Having established an official author site, the key will be in maintaining the site’s blog with regular updates and news of forthcoming releases. I expect that platform to be the central stopping point for readers. Of course, I can also be connected with on Google+, Twitter, Facebook, and Goodreads.
News release announcements will also be made through my mailing list, once that becomes a viable option and I have a healthy number of subscribers to merit its use. My mailing list is still in its infancy, but I fully expect it to grow with future releases. Also, I did not have a mailing list prior to publishing CONVERGENCE, which, in hindsight, was a mistake.

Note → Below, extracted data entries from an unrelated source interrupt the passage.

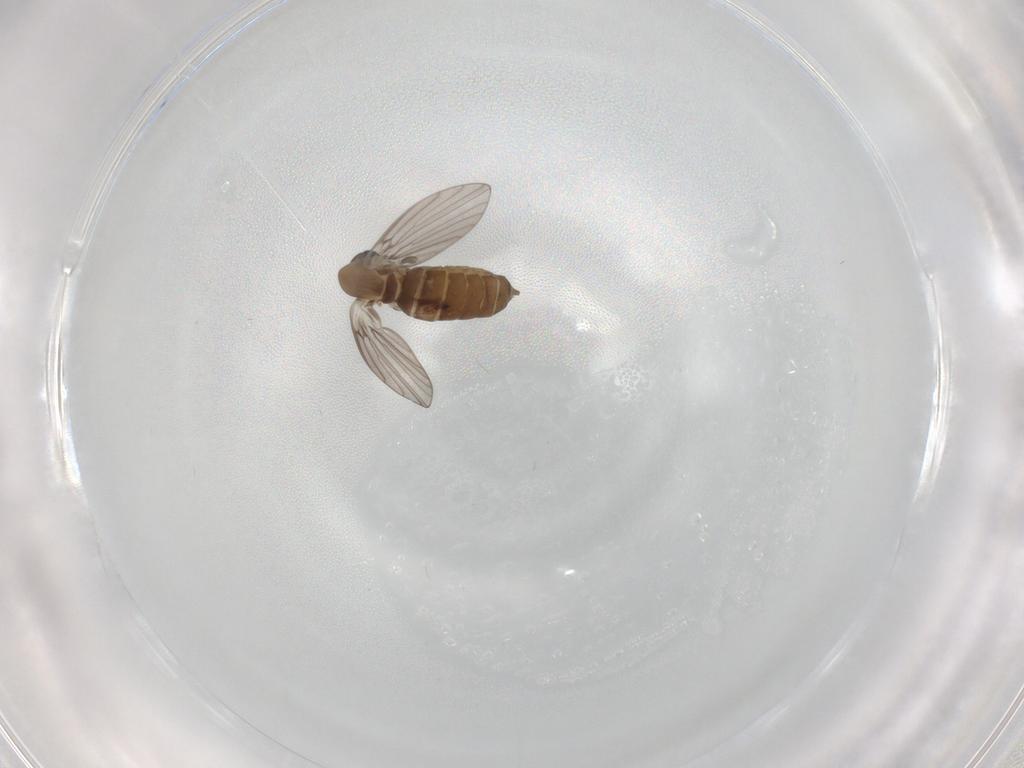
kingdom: Animalia
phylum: Arthropoda
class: Insecta
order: Diptera
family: Psychodidae
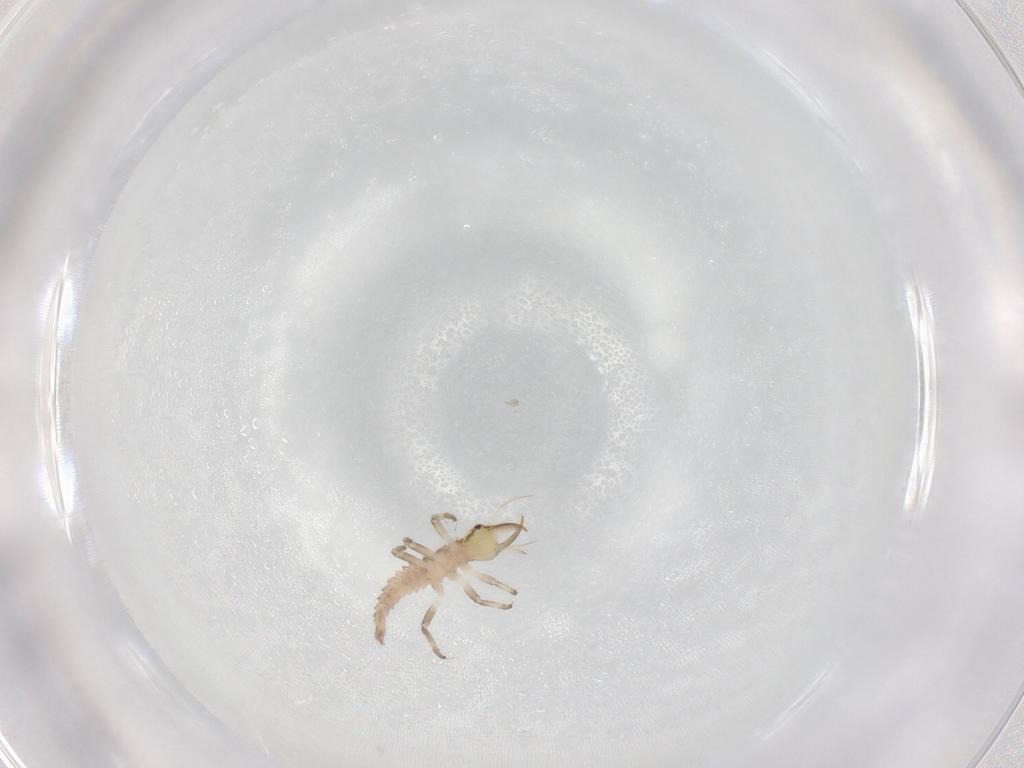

I'll be able to readily advertise the mailing list to buyers of future works and will seriously consider reformatting CONVERGENCE at a future date to incorporate updated links, as well as excerpts of other available works.
The first and foremost of my long-term goals is to make my independent author-publisher production a viable business, with a sufficient annual income, enough to allow me to quit my full-time day job and concentrate on my writing career.
I am approaching these first five years with an eye toward this business as a part-time endeavor, but a full-time passion. As these goals stretch beyond 2018, I would expect to have a demanding readership that relies on me for quality stories, and for the multiplication effect to take a firm hold in both sales and earnings, as well as audience.
So, my primary long-term goal is to make an additional $50K annually, with repeated success, prior to leaving my full-time job and focusing exclusively on writing and promoting my works. By 2020, and even further beyond, 2025, I should have a nice enough catalog of works to draw in more new readers, and have the flexibility to test a greater number of promotions.
So, there's the plan!
Now, of course, the big question: how successful will I be? Only time will tell, naturally, but at least I have a stronger methodology in place and established goals to reach and parameters to work within. I'll also be able to conduct routine reviews of these goals over the next few years and chart my progress. If I am successful, I can then make the necessary adjustments in goals. If I'm not successful, I'll need to take a long, hard look at the plan, figure out where the failings occurred, and set a corrective course and re-plan.